隊の詰所、そこで今しがた隊の様子を見に来てくれたシュヴァーンにそこにいた全員が揃って敬礼し、苦笑いをしながら「今日も民の為に頑張ってくれ」と、己の名声では無く市民を大切にする労いの言葉に、これまた全員が毎度の事ながら感動し、この隊長について来て良かった、と再認識する、と言う朝の恒例行事を終えて。
ルブランと他の小隊長も一斉にシュヴァーン隊長から貰った本日の予定の紙をみてそれぞれの小隊のメンバーに仕事を割り振る。その最中にぽつりと隊員の一人が口を開いた。
その言葉に、割り振っていた小隊長も敬礼と返事で担当になる仕事を確認していた兵士も一斉に静まった。
しかし。
「……そう言えば、最近、どこか居心地悪そうだよな」
「何か、脅えてるって言うか、きょろきょろする事多くなったって言うか……」
「書類見てため息ついたり、返事が曖昧な時もあるかも……」
次の瞬間には、その兵士の言葉に心当たりのある他の兵士もざわざわと思っていた事を口にする。過去、シュヴァーンがレイヴンと言うギルドに身を置くナンバー2として席を持っており、アレクセイの反逆に自分の罪も罪だ、と除隊と罪を課して欲しい、と願い出て却下され戻ってきた後直ぐのような、考え事に全てを持っていかれている状態。
あの時のシュヴァーンは考え事をしていたのか、指示を出しながら歩いて柱にぶつかったり仕事は確実に迅速に、と定時の時刻に遅れる事の無い彼にしては珍しく時間を超えてしまったりとしていた。
その時の状態から見れば、ここ最近は良くなっていたのだが、また最近になって、その時のような兆候が見え隠れしていてシュヴァーン隊は不安に声を上げた。
また、隊長がどこかに行ってしまうのではないか。と、今度は自分達の元に帰ってこないのではないか、と。
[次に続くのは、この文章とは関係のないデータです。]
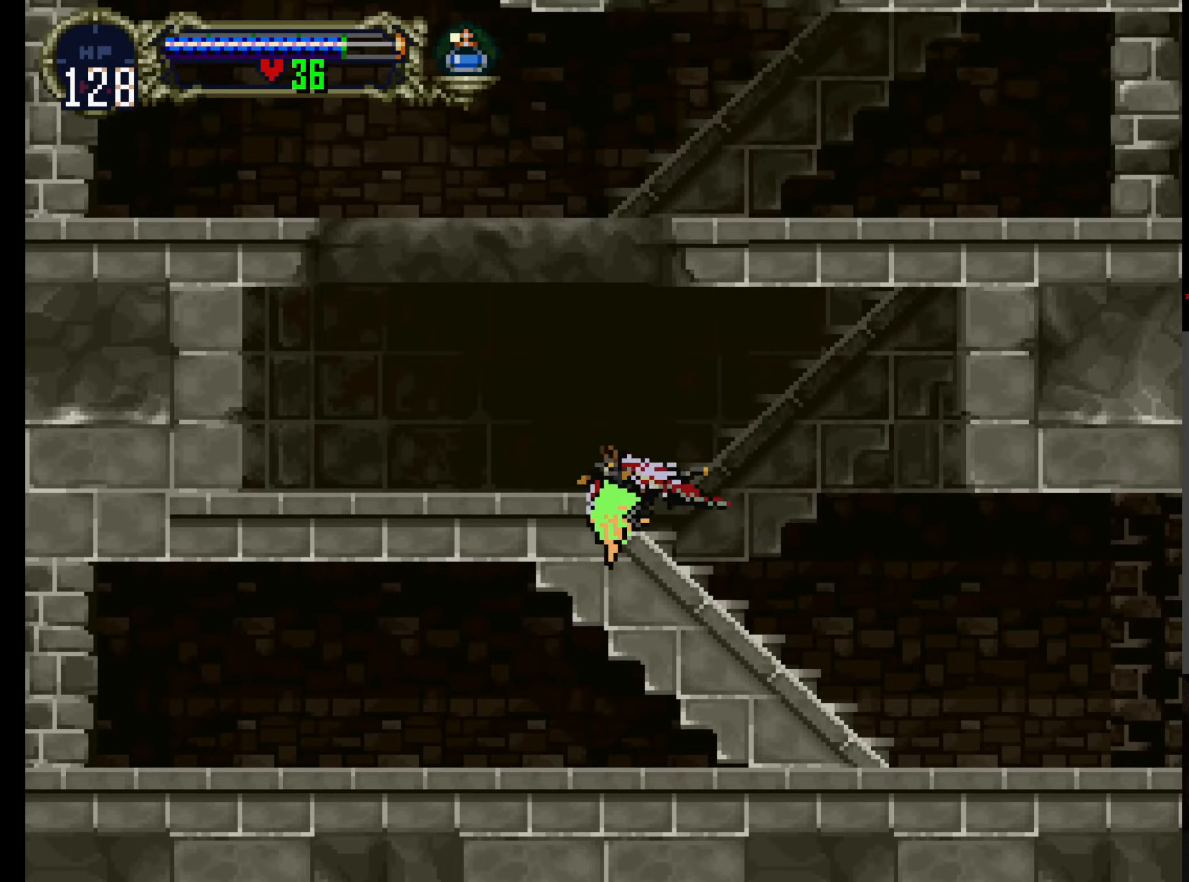
{"dt_ms": 1000, "buttons": ["DPAD_UP"], "left_stick": "center"}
そんな不安が募れば、その不安の矛先はシュヴァーンに寄り接する事の出来る小隊長達に集まるのはごく自然な流れな訳で。
「済まないが……無いも聞いてはおらんなぁ……」
互いに視線を合わせてから代表してルブランが口にすれば、全員がうなだれたように空気が暗くなった。
「だが……確かにシュヴァーン隊長に元気が無いのは確かに気になる……少し探りを入れてみよう」
しかし、そうルブランが言葉を続ければ、あからさまに元気になる隊員に、ルブランは苦笑いをしながら手を大きくパンと叩いた。
「さぁ、おしゃべりはこの辺で終了だ!!今日もシュヴァーン隊の誇りにかけて全力で帝都を守るのだぞ!!」
そして更に大きな、部屋に響き渡る声で怒鳴れば隊員は慣れたように足を揃え、敬礼を取るのである。